Chance wins the award for the fun line of the year. It's not deep, it's not poetic, but it's just so damn clever. Besides the fact that trigonometry is one of the least-cited disciplines in all of rap, Chance captured a cultural phenomenon -- dipping cigarettes (squares) in promethazine and codeine (lean) -- and rebranded it in a bizarrely original way.

8. Jay Electronica - "Control"

"You could check my name on the books/I Earth, Wind, and Fire'd the verse, then rained on the hook"

Jay loves to see himself through a biblical lens, so when he refers to "the books," it's quite likely that it is the holy books that he is referring to, especially when you consider the following line, as well. As a transcendental, mystical figure, he describes his lyricism in terms of the four classical elements: earth, wind, fire and water. Of course, he's also making a pun that compares his musicality to the soul great Earth, Wind & Fire (featuring Denver's own Phillip Bailey) and describes his hook game as he would a torrential downpour.

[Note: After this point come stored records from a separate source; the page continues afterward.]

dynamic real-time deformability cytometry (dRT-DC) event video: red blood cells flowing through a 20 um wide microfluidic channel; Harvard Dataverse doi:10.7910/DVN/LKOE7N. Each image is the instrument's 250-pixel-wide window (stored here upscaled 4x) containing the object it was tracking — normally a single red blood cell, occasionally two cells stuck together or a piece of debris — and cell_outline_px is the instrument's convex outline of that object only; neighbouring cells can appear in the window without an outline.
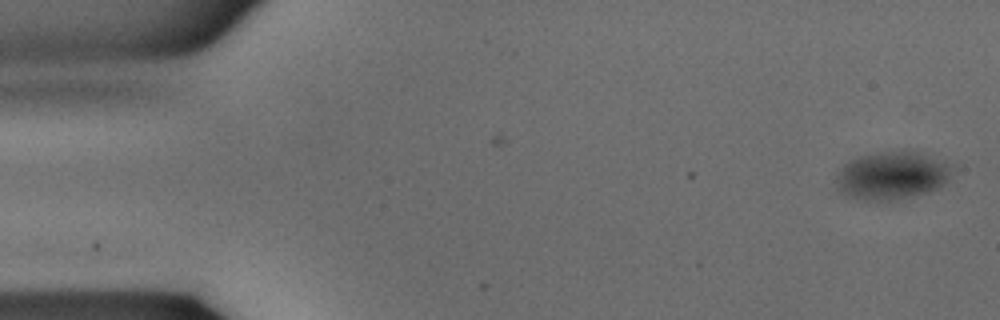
{"species": "common noctule bat (a hibernating species)", "species_latin": "Nyctalus noctula", "temperature_condition": "warm", "stored_images_in_passage": 5, "camera_frame_rate_fps": 3000, "um_per_image_px": 0.085, "animal": {"sex": "male", "body_mass_g": 15.6}, "frame": {"image": 1, "passage_image": 1, "time_ms": 0.0, "image_size_px": [1000, 320], "cell_outline_px": [[948, 180], [940, 188], [928, 192], [896, 200], [860, 200], [844, 196], [836, 188], [836, 176], [840, 168], [844, 164], [860, 156], [884, 152], [916, 152], [948, 164]], "centroid_in_image_um": [75.72, 14.97], "position_along_channel_um": 9.3, "area_um2": 31.79}}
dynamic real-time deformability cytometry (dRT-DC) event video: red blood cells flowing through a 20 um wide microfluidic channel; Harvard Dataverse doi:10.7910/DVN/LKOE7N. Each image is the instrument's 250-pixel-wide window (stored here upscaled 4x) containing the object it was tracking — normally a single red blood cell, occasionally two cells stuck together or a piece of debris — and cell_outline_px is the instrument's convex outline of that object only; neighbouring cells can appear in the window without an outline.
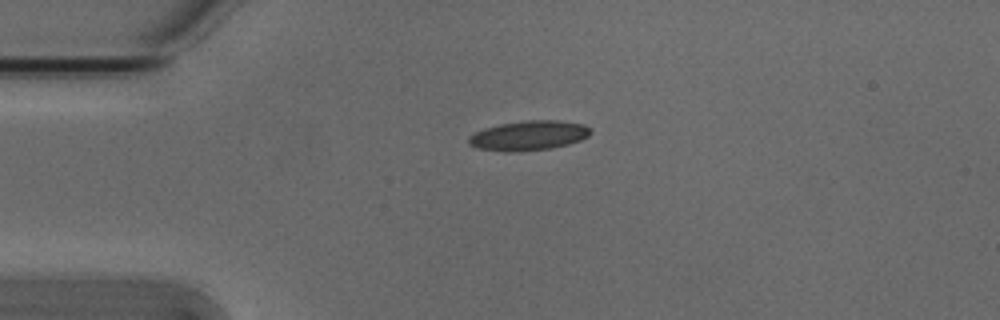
{"species": "Egyptian fruit bat (a non-hibernating species)", "species_latin": "Rousettus aegyptiacus", "temperature_condition": "cold", "stored_images_in_passage": 36, "camera_frame_rate_fps": 3000, "um_per_image_px": 0.085, "animal": {"sex": "male"}, "frame": {"image": 1, "passage_image": 1, "time_ms": 0.0, "image_size_px": [1000, 320], "cell_outline_px": [[592, 132], [588, 136], [580, 140], [568, 144], [552, 148], [512, 152], [504, 152], [480, 148], [468, 144], [468, 136], [484, 128], [500, 124], [528, 120], [556, 120], [584, 124], [592, 128]], "centroid_in_image_um": [44.96, 11.52], "position_along_channel_um": 40.0, "area_um2": 21.1}}
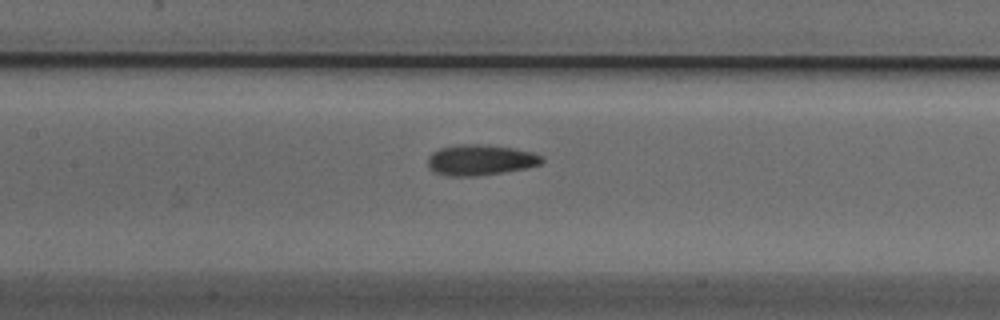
{"frame": {"image": 2, "passage_image": 13, "time_ms": 4.0, "image_size_px": [1000, 320], "cell_outline_px": [[544, 160], [540, 164], [528, 168], [504, 172], [476, 176], [452, 176], [436, 172], [428, 164], [428, 156], [432, 152], [440, 148], [460, 144], [484, 144], [512, 148], [532, 152], [540, 156]], "centroid_in_image_um": [40.84, 13.59], "position_along_channel_um": 166.6, "area_um2": 20.23}}
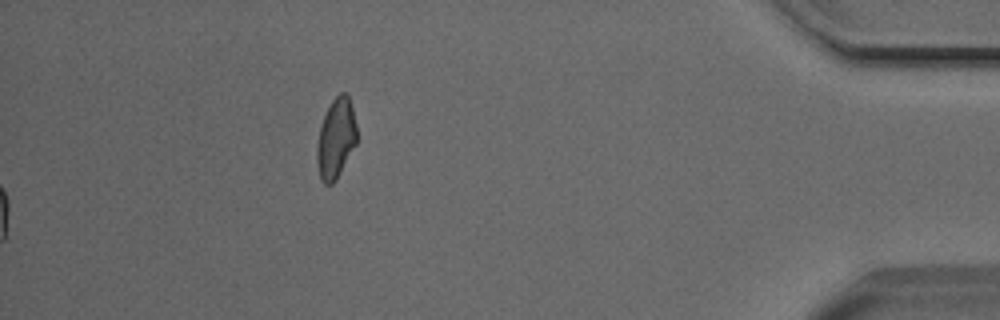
{"frame": {"image": 3, "passage_image": 36, "time_ms": 11.667, "image_size_px": [1000, 320], "cell_outline_px": [[356, 144], [336, 180], [332, 184], [324, 184], [320, 180], [316, 160], [316, 148], [320, 128], [324, 116], [332, 100], [340, 92], [348, 92], [356, 124]], "centroid_in_image_um": [28.54, 11.78], "position_along_channel_um": 406.7, "area_um2": 18.61}, "authors_computed_cell_mechanics": {"area_um2": 19.5364, "velocity_mm_per_s": 3.8409, "shape_relaxation_time_tau1_ms": 3.9847, "shape_relaxation_time_tau2_ms": 5.6167, "deformation_change_tau1": 0.1084, "deformation_change_tau2": 0.1245}}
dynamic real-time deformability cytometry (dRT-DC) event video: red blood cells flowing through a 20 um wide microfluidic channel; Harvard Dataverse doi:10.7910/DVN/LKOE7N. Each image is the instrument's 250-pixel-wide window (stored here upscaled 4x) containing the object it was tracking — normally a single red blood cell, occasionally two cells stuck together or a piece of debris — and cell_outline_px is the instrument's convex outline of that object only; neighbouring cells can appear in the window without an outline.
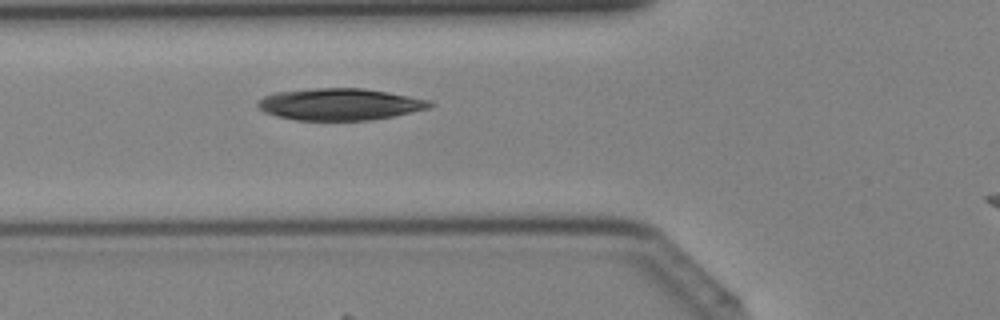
{"species": "Egyptian fruit bat (a non-hibernating species)", "species_latin": "Rousettus aegyptiacus", "temperature_condition": "cold", "stored_images_in_passage": 30, "camera_frame_rate_fps": 3000, "um_per_image_px": 0.085, "animal": {"sex": "female"}, "frame": {"image": 1, "passage_image": 10, "time_ms": 3.0, "image_size_px": [1000, 320], "cell_outline_px": [[436, 104], [428, 108], [412, 112], [372, 120], [296, 120], [276, 116], [264, 112], [256, 104], [264, 96], [276, 92], [312, 88], [364, 88], [388, 92], [432, 100]], "centroid_in_image_um": [28.91, 8.86], "position_along_channel_um": 96.9, "area_um2": 31.96}}
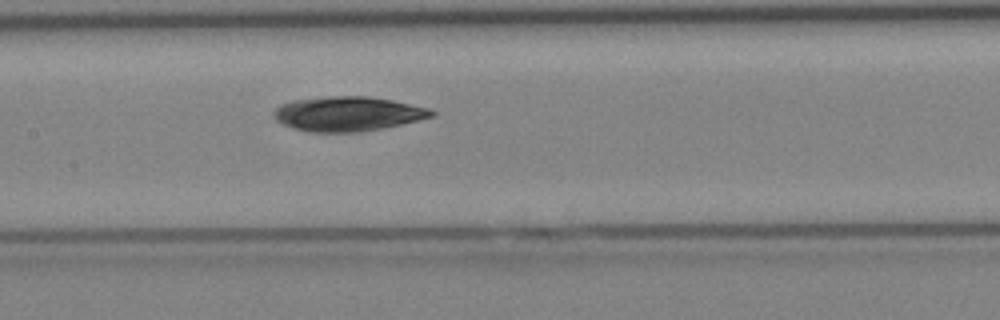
{"frame": {"image": 2, "passage_image": 15, "time_ms": 4.667, "image_size_px": [1000, 320], "cell_outline_px": [[436, 116], [420, 120], [384, 128], [360, 132], [312, 132], [296, 128], [284, 124], [276, 120], [272, 116], [276, 108], [280, 104], [292, 100], [332, 96], [368, 96], [392, 100], [432, 108], [436, 112]], "centroid_in_image_um": [29.63, 9.67], "position_along_channel_um": 177.8, "area_um2": 31.96}}
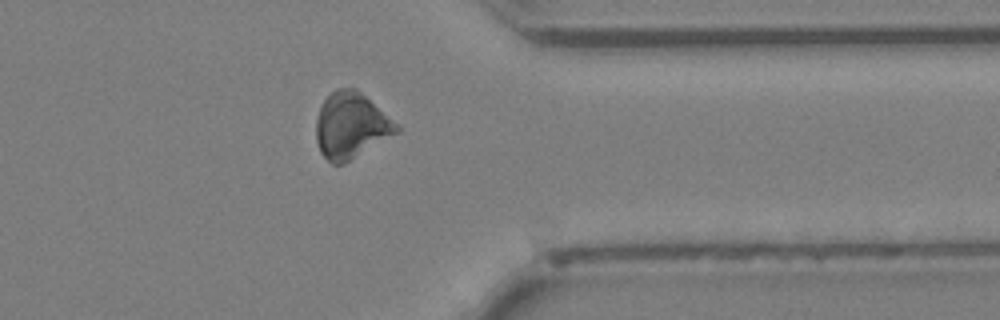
{"frame": {"image": 3, "passage_image": 28, "time_ms": 9.0, "image_size_px": [1000, 320], "cell_outline_px": [[400, 132], [344, 164], [332, 164], [320, 152], [316, 140], [316, 116], [324, 100], [336, 88], [356, 88], [400, 124]], "centroid_in_image_um": [29.86, 10.68], "position_along_channel_um": 381.5, "area_um2": 31.21}}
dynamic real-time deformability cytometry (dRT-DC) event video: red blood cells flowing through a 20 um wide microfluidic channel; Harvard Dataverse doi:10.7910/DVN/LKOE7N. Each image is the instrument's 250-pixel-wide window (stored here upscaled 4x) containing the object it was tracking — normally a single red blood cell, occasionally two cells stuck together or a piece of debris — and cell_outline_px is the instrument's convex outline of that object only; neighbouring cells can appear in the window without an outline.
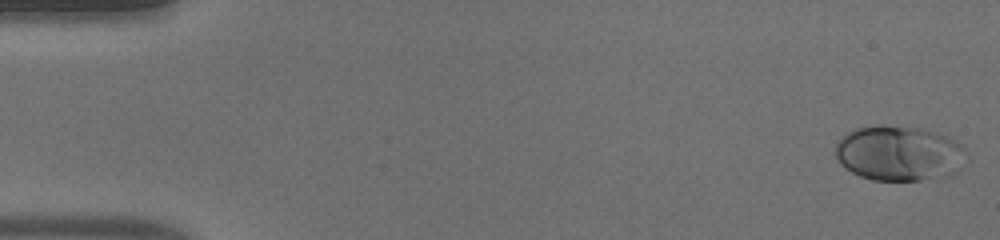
{"species": "human", "species_latin": "Homo sapiens", "temperature_condition": "warm", "stored_images_in_passage": 50, "camera_frame_rate_fps": 3000, "um_per_image_px": 0.085, "donor": {"sex": "male"}, "frame": {"image": 1, "passage_image": 1, "time_ms": 0.0, "image_size_px": [1000, 240], "cell_outline_px": [[964, 144], [956, 172], [952, 176], [920, 180], [872, 180], [860, 176], [844, 168], [840, 164], [832, 152], [836, 144], [848, 132], [856, 128], [880, 124], [924, 128], [948, 136]], "centroid_in_image_um": [76.35, 13.02], "position_along_channel_um": 8.6, "area_um2": 42.25}}
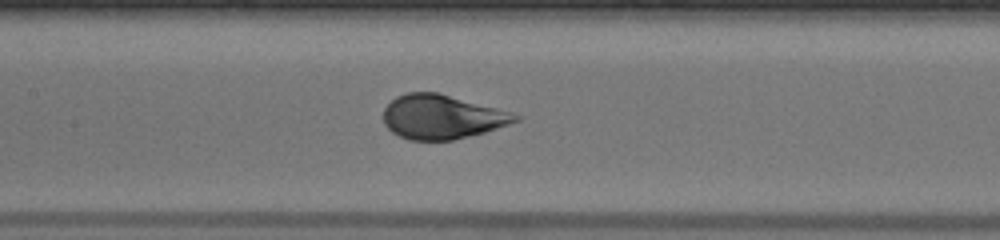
{"frame": {"image": 2, "passage_image": 24, "time_ms": 7.667, "image_size_px": [1000, 240], "cell_outline_px": [[520, 120], [484, 132], [452, 140], [408, 140], [392, 132], [384, 124], [384, 108], [396, 96], [408, 92], [440, 92], [512, 112], [520, 116]], "centroid_in_image_um": [37.55, 9.92], "position_along_channel_um": 169.8, "area_um2": 33.93}}
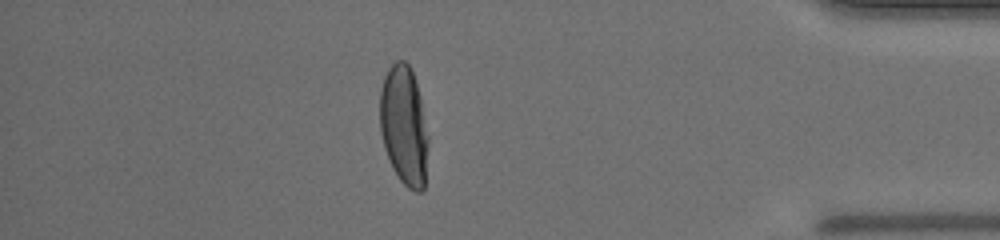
{"frame": {"image": 3, "passage_image": 44, "time_ms": 14.333, "image_size_px": [1000, 240], "cell_outline_px": [[428, 144], [424, 188], [420, 192], [416, 192], [408, 188], [400, 180], [392, 168], [384, 148], [380, 132], [380, 88], [384, 76], [388, 68], [396, 60], [404, 60], [412, 68], [420, 96], [428, 136]], "centroid_in_image_um": [34.33, 10.66], "position_along_channel_um": 400.9, "area_um2": 33.93}, "authors_computed_cell_mechanics": {"area_um2": 35.9516, "velocity_mm_per_s": 4.0212, "shape_relaxation_time_tau1_ms": 3.4519, "shape_relaxation_time_tau2_ms": null, "deformation_change_tau1": 0.1952, "deformation_change_tau2": null}}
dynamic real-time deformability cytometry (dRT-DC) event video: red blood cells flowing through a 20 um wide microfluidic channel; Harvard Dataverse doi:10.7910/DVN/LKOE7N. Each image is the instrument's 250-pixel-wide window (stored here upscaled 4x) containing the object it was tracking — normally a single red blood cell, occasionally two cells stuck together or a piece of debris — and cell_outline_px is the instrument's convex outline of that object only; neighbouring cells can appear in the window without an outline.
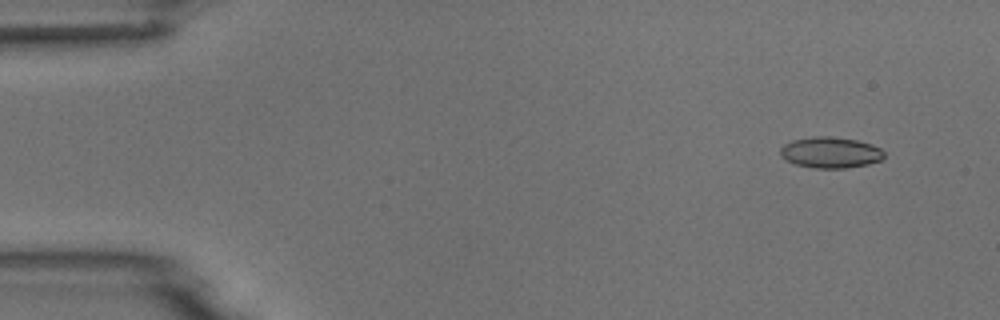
{"species": "common noctule bat (a hibernating species)", "species_latin": "Nyctalus noctula", "temperature_condition": "room temperature", "stored_images_in_passage": 6, "camera_frame_rate_fps": 3000, "um_per_image_px": 0.085, "animal": {"sex": "male", "body_mass_g": 18.8}, "frame": {"image": 1, "passage_image": 1, "time_ms": 0.0, "image_size_px": [1000, 320], "cell_outline_px": [[884, 156], [880, 160], [868, 164], [844, 168], [812, 168], [796, 164], [780, 156], [780, 148], [784, 144], [792, 140], [812, 136], [828, 136], [856, 140], [872, 144], [880, 148], [884, 152]], "centroid_in_image_um": [70.57, 12.95], "position_along_channel_um": 14.4, "area_um2": 18.73}}
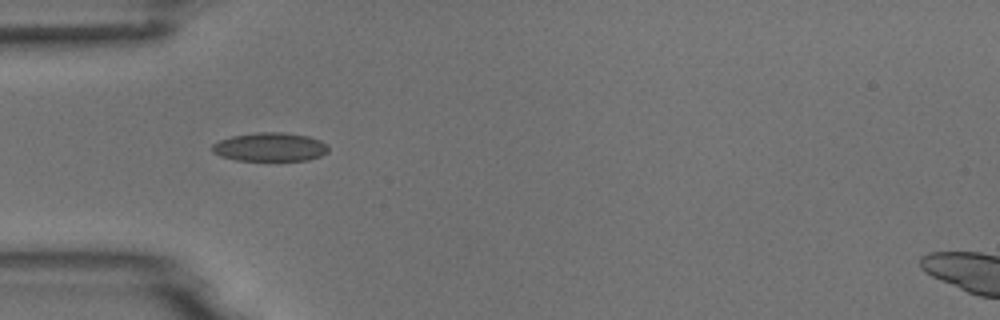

7. Lupe Fiasco - "Animal Pharm"

"Chop down the trees/We need the axe handles"

Lupe points out the circular logic that not only undercuts our inclination for rationality, but also informs our common sense. Within the context of the song, the line alludes to American foreign policy with regard to war. Lupe is implying that it seems like we go to war to place ourselves in a better position to win wars. This sentiment actually seems totally logical within the context of our imperialistic history, but when you think about it, American wars have always been sold to the citizens as precursors for peace, but when each step is made with the next war in mind, how can any war be the last?